Can Blau 2008 from Montsant, Spain.

Can Blau Front Label adjusted


Mazuelo 40%, Syrah 40%  Garnacha 20%


  • I’ve been on a bit of a Jorge Ordonez (the importer of this wine) kick lately! As the “bringer-inner” (I just made up that term) of some of the best Spanish wines in the U.S, he’s been fighting to help the wines of Spain wines out of obscurity since 1987. When looking at a bottle of Spanish wine, look for the Jorge Ordoñez importer information on the back label, it’s as close to a 100% guarantee of quality as you can get! I know for a fact that I haven’t tasted a single-one of his wines that I didn’t think was anything less than outstanding for the price

  • Ol’ Jorge also seems to be a little-bit of a marketing wiz! He’s known for giving very cool and modern looking labels to wines which may have otherwise been completely overlooked by the consumer. The Can Blau is no exception.

  • The Mazuelo [pronounced with a lisp ~ Mah-thoo-eh-lo] grape, also known as Cariñena or Carignan, is one of the most widely planted varietals in the world. It produces thick-skinned grapes, which are rich in color, and high in tannins and acidity


  • Garnacha {Gar-nah-chah} grape is also known more widely as Grenache. The wines made from it tend to be more fruity,and be big in flavor and body. If grown in a climate that’s too warm (Australia for example), its alcohol can get a little wild and out of control.


  • I would love to tell you some fascinating facts about the Can Blau winery; but I can’t for the life in me find ANYTHING on the Information Super Highway. Whenever this happens I’m overjoyed!
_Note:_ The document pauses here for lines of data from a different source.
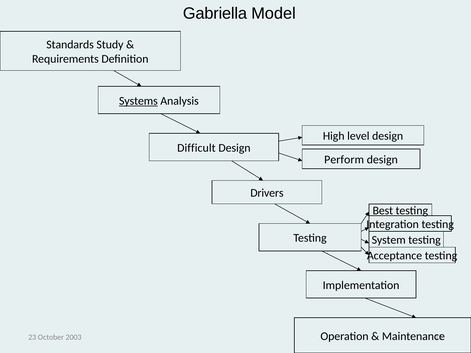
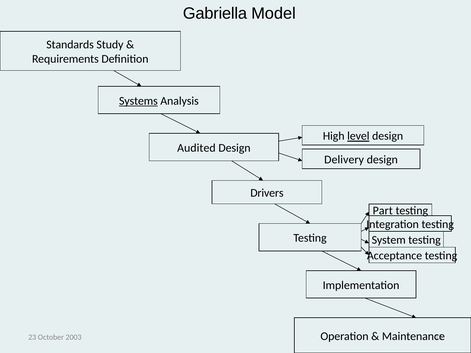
level underline: none -> present
Difficult: Difficult -> Audited
Perform: Perform -> Delivery
Best: Best -> Part
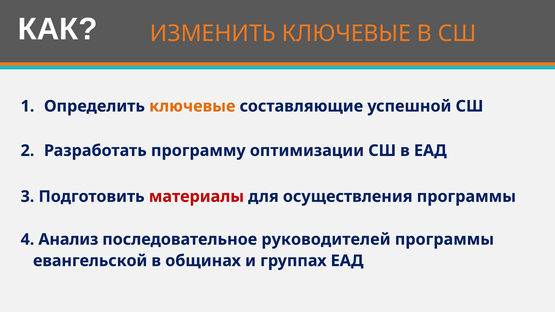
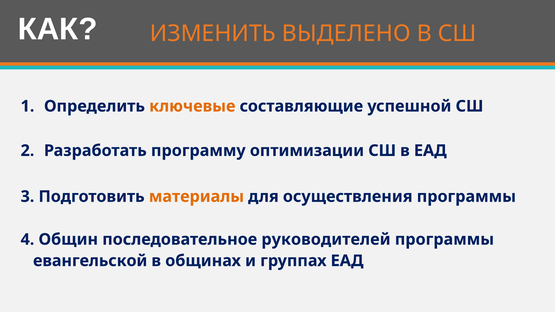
ИЗМЕНИТЬ КЛЮЧЕВЫЕ: КЛЮЧЕВЫЕ -> ВЫДЕЛЕНО
материалы colour: red -> orange
Анализ: Анализ -> Общин
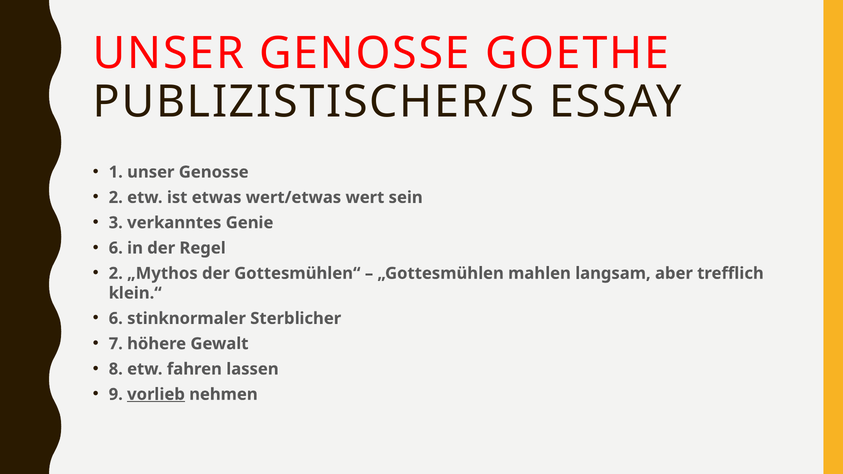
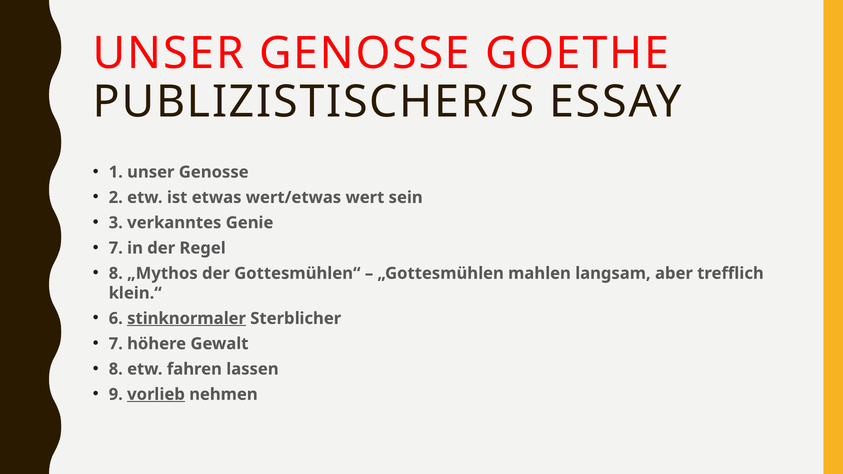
6 at (116, 248): 6 -> 7
2 at (116, 273): 2 -> 8
stinknormaler underline: none -> present
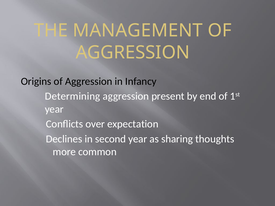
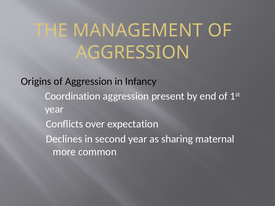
Determining: Determining -> Coordination
thoughts: thoughts -> maternal
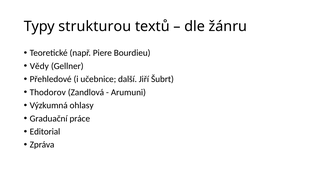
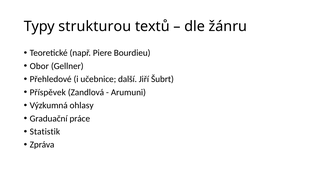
Vědy: Vědy -> Obor
Thodorov: Thodorov -> Příspěvek
Editorial: Editorial -> Statistik
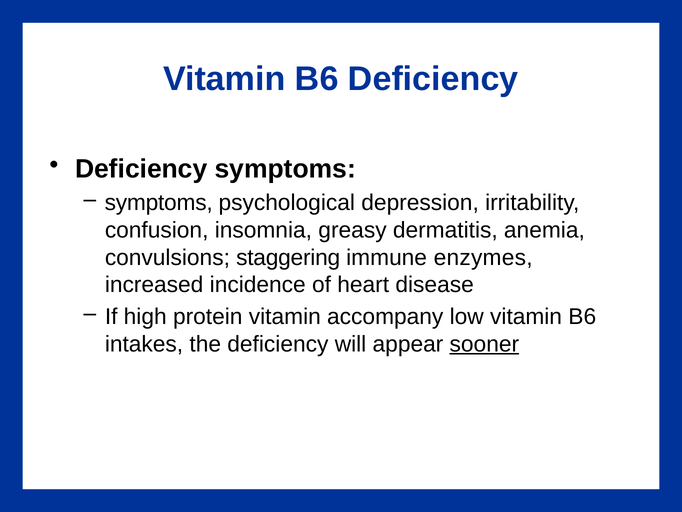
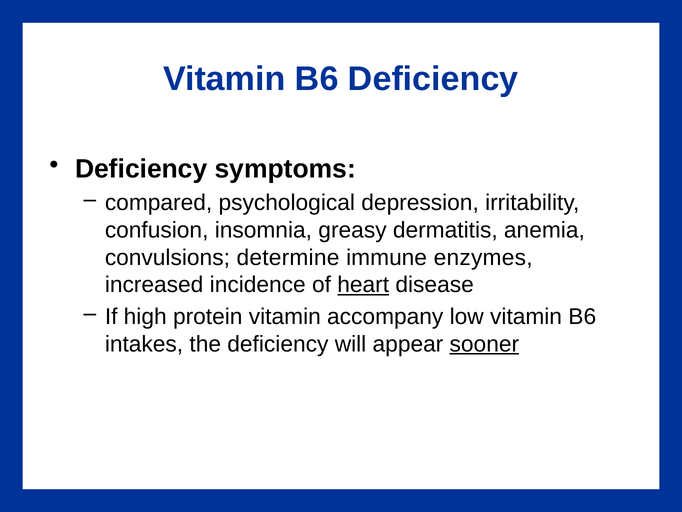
symptoms at (159, 203): symptoms -> compared
staggering: staggering -> determine
heart underline: none -> present
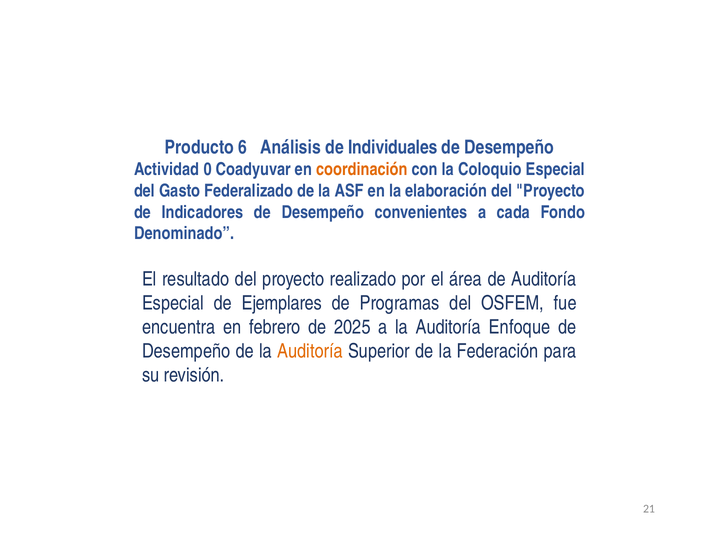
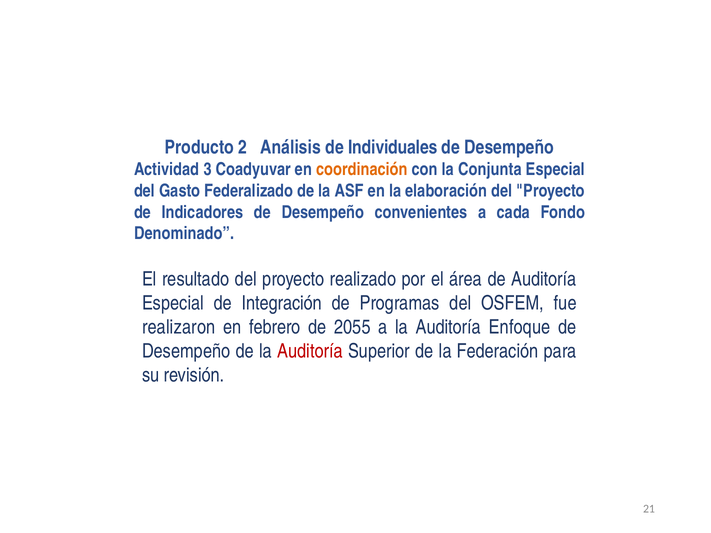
6: 6 -> 2
0: 0 -> 3
Coloquio: Coloquio -> Conjunta
Ejemplares: Ejemplares -> Integración
encuentra: encuentra -> realizaron
2025: 2025 -> 2055
Auditoría at (310, 351) colour: orange -> red
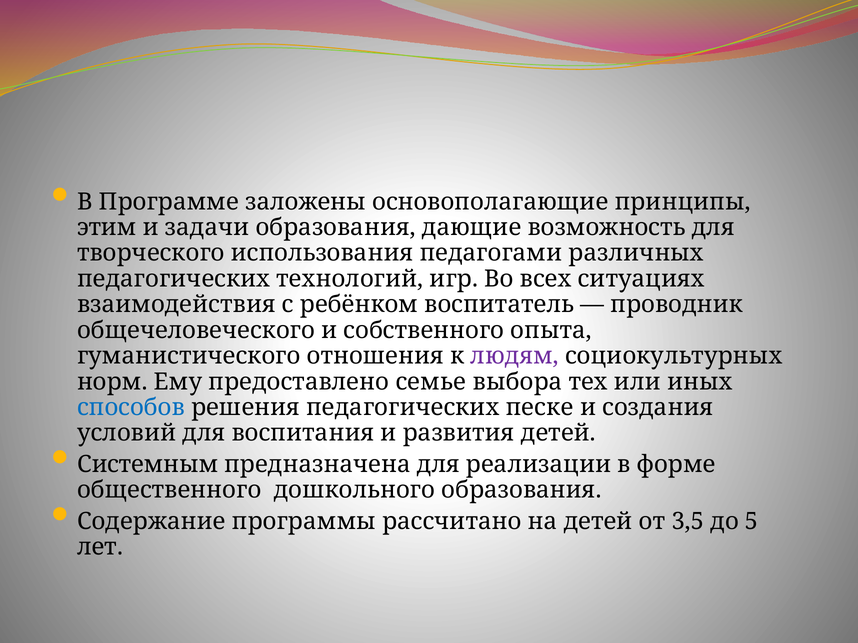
It means that I’ve found a small family-owned and operated winery that puts all their effort and money into the wine, and not into marketing to convince you that the wine is good! The proof is in the bottle…which still has a cool label…!

Can Blau Montsant

Spain Wine MapPlace

  • Wines from the Montsant region of Spain tend to be powerful and red, and can taste very similar to the more famous Priorat wines of Spain (without the hefty price tag). Look for "Priorato" toward the right-hand-side of the map.


  • A slightly lower elevation is one reason Montsant wines cost considerably less than those from Priorat, as the land is easier to work. 
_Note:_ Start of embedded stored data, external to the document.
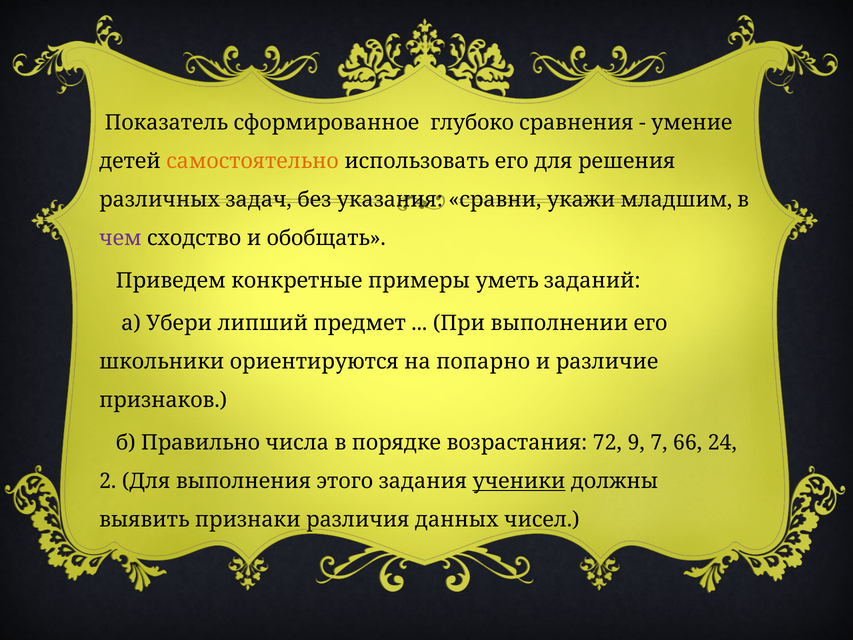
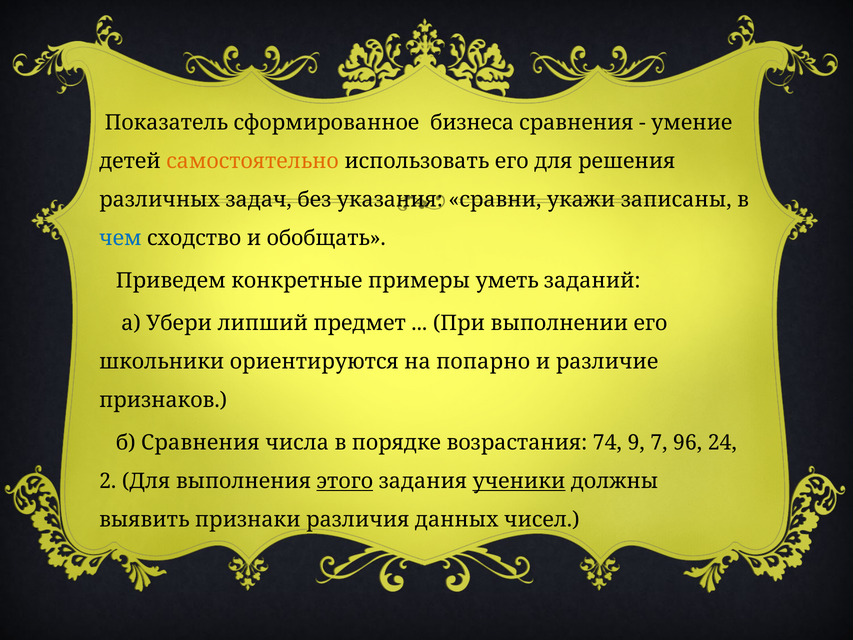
глубоко: глубоко -> бизнеса
младшим: младшим -> записаны
чем colour: purple -> blue
б Правильно: Правильно -> Сравнения
72: 72 -> 74
66: 66 -> 96
этого underline: none -> present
  • Montsant is said to to have a lot of the same "llicorella" (slate) soils as the Priorat region.  The grape vines seem to pull a lot of flinty, anise and mineral flavors out of the soil which can be tasted in the grapes.
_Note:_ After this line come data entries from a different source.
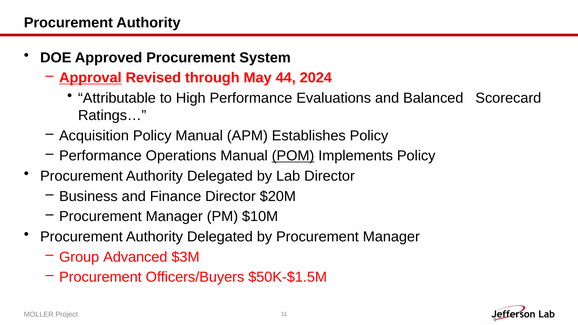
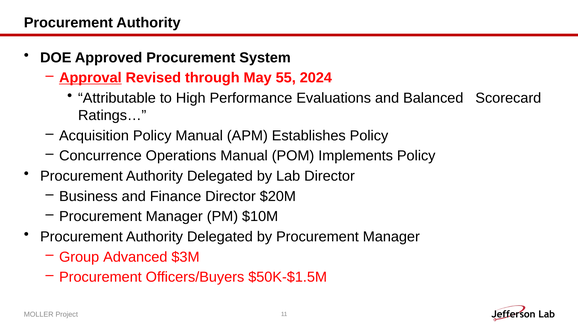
44: 44 -> 55
Performance at (100, 156): Performance -> Concurrence
POM underline: present -> none
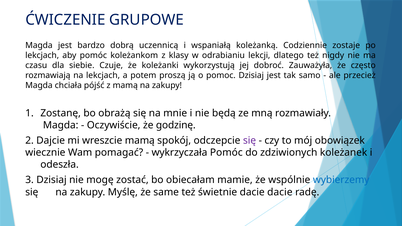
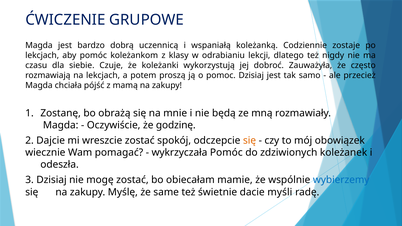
wreszcie mamą: mamą -> zostać
się at (250, 140) colour: purple -> orange
dacie dacie: dacie -> myśli
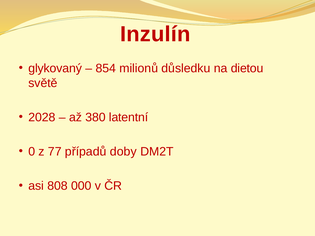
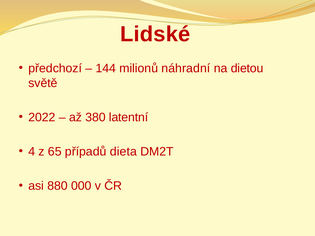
Inzulín: Inzulín -> Lidské
glykovaný: glykovaný -> předchozí
854: 854 -> 144
důsledku: důsledku -> náhradní
2028: 2028 -> 2022
0: 0 -> 4
77: 77 -> 65
doby: doby -> dieta
808: 808 -> 880
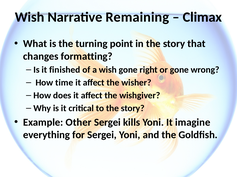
  • Master Sommelier and Master of Wine Doug Frost has high hopes for this little-known Spanish region; “Red wines from the Montsant region are the next big thing from Spain (watch out, Priorat). So get drinking now, while the prices are still low and the quality just keeps getting better“.


The Can Blau, on the nose shows dark black-fruit (black-cherry and plum), intense licorice and herbs. Very rich, and reminiscent of a Priorat, but needed to give it a few minutes to "unwind".
Medium in body, doesn’t overwhelm. The rich dark-fruit continues with plenty of licorice, good minerality, and a hint of bitter chocolate. Love the finish, really stays with you without being too "astringent".
I had a vague idea of what I was looking for before I opened this bottle, and I’m glad to say I wasn’t disappointed. I also think that a few more years in the bottle wouldn’t be a bad thing for the Can Blau.



Like the wines from neighboring Priorat, it has been suggested that Montsant wines work better with food than without (although this wine tasted pretty good to me by itself). Try the Can Blau Montsant with ossobuco, lamb shank, duck, venison, or even pizza. In terms of cheese, give thought to aged Pecorino, Parmesan, Pecorino or Parmesan.



Some of the values coming out of Spain right now are ridiculous (in a good way)! Don’t be confused for thinking that everything coming out Spain is peaches and cream though, there’s also a lot of cheap and nasty, generic tasting garbage! Choose wisely!